According to Kim Kinnaird, director of Halifax Mortgages, the annual decline "largely reflects a comparison with strong house prices this time last year, as the market continued to be buoyant heading into the summer".
“Property prices have now fallen by about £3,000 over the last 12 months and are down around £7,500 from the peak in August," said Ms Kinnaird. “But prices are still £5,000 up since the end of last year, and £25,000 above the level of two years ago.
“As expected, the brief upturn we saw in the housing market in the first quarter of this year has faded, with the impact of higher interest rates gradually feeding through to household budgets, and in particular those with fixed-rate mortgage deals coming to an end.
“With consumer price inflation remaining stubbornly high, markets are pricing in several more rate rises that would take (the Bank of England) base rate above 5% for the first time since the start of 2008. Those expectations have led fixed mortgage rates to start rising again across the market.
“This will inevitably impact confidence in the housing market as both buyers and sellers adjust their expectations, and latest industry figures for both mortgage approvals and completed transactions show demand is cooling.

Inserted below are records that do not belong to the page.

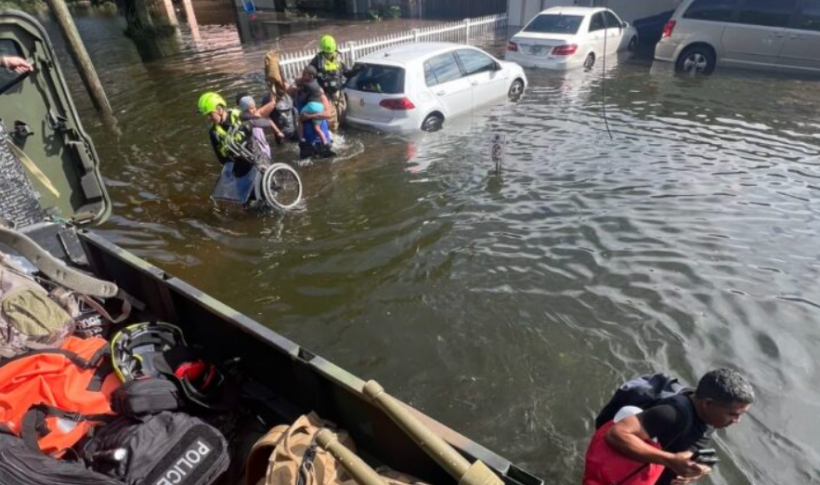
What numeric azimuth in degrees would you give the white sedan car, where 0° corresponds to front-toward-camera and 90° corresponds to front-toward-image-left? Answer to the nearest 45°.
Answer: approximately 225°

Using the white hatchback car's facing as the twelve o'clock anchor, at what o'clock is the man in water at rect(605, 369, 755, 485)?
The man in water is roughly at 4 o'clock from the white hatchback car.

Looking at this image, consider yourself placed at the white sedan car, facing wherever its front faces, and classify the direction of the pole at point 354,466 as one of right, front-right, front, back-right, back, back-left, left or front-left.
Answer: back-right

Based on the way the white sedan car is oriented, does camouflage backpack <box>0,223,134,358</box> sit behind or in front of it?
behind

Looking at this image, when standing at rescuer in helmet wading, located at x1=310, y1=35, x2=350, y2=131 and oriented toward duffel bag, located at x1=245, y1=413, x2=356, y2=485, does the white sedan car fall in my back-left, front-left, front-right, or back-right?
back-left
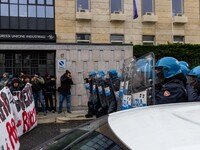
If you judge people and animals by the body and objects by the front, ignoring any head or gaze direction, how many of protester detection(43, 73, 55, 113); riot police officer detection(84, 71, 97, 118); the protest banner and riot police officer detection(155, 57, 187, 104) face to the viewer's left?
2

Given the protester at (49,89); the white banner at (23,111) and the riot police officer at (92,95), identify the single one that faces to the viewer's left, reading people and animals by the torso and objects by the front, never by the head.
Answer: the riot police officer

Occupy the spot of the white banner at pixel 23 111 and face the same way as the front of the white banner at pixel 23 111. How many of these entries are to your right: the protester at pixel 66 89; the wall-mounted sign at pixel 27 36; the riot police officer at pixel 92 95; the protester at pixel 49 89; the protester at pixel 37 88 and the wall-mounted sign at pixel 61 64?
0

Therefore further downward pressure on house prices is still expected.”
Her comments come after HMRC data showed the number of UK property sales increased 1.3% month-on-month to 89,560 in March 2023. On a quarterly basis, sales are 10.2% down on the volumes being seen between October and December last year and 18.9% below the level of activity being seen in the first quarter of 2022.
What’s happening to house prices in the UK nations and regions?
House prices across the UK have been edging lower compared to last year over recent months. In part, this is because of 2022’s record prices and rapid growth, which the housing market would have struggled to match even without Liz Truss’s Mini Budget.
Several UK nations and regions now have lower prices than they did in the three months to May 2022. The South East is leading the descent, with prices now 1.6% down on last year’s comparable figures. Eastern Midlands (-1.0%), Greater London (-1.2%) and the South West (-1.4%) have also recorded declines. Halifax says this reflects the impact of higher mortgage costs, given these areas tend to be the most expensive in the country.
At the other end of the scale, the West Midlands (+2.7%), Yorkshire and Humber (+2.3%) continue to see prices climb. However, their average prices are still well below those of London and the South East. Northern Ireland (+1.6%), Scotland (+1.3%) and Wales (+1.1%) are also continuing to register increases.